GRAND RETOURJean-Luc Mongrain a encore la flammeDany Bouchard Le Journal de Montréal 21-02-2009 | 04h00
L’homme de 57 ans est radieux. Tout juste débarqué de Californie, il s’apprête à reprendre le flambeau, dans un style différent de celui qu’il avait adopté à TQS. «Ça m’a fait du bien, dit-il au sujet de son temps d’arrêt. En fait, j’ai passé dans un sas qui me permet de laisser un style pour en prendre un autre. Je n’aurais pas pu partir de TQS le vendredi et arriver à LCN le lundi.» Jean-Luc Mongrain admet s’être ennuyé de l’information. «J’ai encore la flamme», souffle-t-il.

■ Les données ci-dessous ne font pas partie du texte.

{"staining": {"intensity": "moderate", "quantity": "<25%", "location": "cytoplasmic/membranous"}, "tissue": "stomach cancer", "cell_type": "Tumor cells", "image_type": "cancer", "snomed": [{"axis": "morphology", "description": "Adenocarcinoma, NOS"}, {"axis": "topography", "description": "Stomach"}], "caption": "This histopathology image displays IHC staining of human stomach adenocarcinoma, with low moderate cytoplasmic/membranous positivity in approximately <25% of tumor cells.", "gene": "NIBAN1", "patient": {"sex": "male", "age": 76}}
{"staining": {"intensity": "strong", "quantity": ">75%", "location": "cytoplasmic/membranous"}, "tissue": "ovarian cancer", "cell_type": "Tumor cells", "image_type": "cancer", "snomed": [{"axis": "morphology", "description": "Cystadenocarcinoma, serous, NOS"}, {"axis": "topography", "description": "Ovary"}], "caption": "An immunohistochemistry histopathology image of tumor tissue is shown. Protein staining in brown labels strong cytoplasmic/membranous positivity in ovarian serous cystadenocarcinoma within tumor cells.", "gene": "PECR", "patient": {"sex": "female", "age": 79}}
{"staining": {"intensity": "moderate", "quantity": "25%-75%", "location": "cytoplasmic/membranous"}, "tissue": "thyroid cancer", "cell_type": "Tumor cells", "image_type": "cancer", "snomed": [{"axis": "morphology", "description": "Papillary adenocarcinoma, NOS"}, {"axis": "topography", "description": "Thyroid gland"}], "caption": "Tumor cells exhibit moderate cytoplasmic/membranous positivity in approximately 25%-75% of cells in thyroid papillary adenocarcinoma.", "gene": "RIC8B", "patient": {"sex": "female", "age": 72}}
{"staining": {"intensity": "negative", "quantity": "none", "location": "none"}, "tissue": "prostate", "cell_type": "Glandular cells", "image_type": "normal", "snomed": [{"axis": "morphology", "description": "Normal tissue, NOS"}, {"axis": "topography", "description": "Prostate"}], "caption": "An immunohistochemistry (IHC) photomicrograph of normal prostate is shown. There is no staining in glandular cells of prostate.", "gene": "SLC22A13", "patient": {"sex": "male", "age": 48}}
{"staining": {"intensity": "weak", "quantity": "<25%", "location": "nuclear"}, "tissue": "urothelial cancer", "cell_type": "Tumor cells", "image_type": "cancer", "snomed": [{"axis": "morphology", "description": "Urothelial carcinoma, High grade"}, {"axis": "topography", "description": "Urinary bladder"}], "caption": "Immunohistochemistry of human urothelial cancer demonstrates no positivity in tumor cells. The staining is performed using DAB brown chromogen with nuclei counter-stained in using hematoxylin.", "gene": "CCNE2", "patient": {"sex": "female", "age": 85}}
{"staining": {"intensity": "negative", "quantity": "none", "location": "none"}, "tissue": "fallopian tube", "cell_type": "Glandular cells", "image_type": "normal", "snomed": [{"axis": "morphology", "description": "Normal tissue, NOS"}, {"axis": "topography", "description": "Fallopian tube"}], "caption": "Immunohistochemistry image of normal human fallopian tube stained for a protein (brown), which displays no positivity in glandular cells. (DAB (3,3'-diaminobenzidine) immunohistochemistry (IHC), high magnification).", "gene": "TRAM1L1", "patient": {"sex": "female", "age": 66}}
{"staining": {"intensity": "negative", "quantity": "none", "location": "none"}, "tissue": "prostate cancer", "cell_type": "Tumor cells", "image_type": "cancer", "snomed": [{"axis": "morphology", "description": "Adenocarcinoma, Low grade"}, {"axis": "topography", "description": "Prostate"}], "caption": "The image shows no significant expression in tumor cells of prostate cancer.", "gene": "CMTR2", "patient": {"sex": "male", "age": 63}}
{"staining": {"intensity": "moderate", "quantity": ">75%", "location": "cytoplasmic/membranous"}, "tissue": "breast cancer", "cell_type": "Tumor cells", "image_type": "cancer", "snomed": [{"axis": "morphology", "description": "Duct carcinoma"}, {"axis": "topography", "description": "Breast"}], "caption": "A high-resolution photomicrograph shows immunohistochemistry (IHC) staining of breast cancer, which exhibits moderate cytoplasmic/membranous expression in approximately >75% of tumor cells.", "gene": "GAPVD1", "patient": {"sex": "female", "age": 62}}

À LA BARRE DE MONGRAINChaque matin de la semaine, de 10h à 11h30, il sera à la barre de Mongrain, sur les ondes de LCN. À la différence de ce qu’il a pu faire auparavant, Jean-Luc Mongrain n’attendra pas que les journalistes lui proposent des sujets d’actualité; c’est plutôt lui qui s’abreuvera des sujets que lui fourniront les citoyens. «Je serai la porte d’entrée du journalisme citoyen. Les gens vont s’adresser à Mongrain», répète l’animateur.
«Je vais donner une âme à une adresse», illustre-t-il en souriant. Avec son équipe éditoriale, il contactera les gens, vérifiera leurs histoires, et verra à en exposer les faits sur la place publique. «J’ai toujours été le défenseur de la veuve et de l’orphelin et je n’ai pas l’intention d’arrêter.» Jean-Luc Mongrain promet même de s’enflammer un peu plus que durant ses dernières années à TQS. «Mon rôle ne sera pas le même; à TQS, j’animais un bulletin de nouvelles. Là, je vais faire du commentaire, de l’opinion. Il y a des chances que je m’indigne un peu plus», confie-t-il. Le journaliste tiendra parallèlement un blogue sur Canoë. Une fois le projet télé bien en selle et les outils du Web bien maîtrisés, Jean- Luc Mongrain signera aussi une chronique d’opinion dans Le Journal de Montréal, deux fois par semaine. «Pour moi, écrire, c’est comme sculpter des idées», dit celui qui a été propriétaire d’un hebdo à Sherbrooke (La Nouvelle) de 1982 à 1986, et copropriétaire du magazine Dernière Heure durant un peu plus de deux ans.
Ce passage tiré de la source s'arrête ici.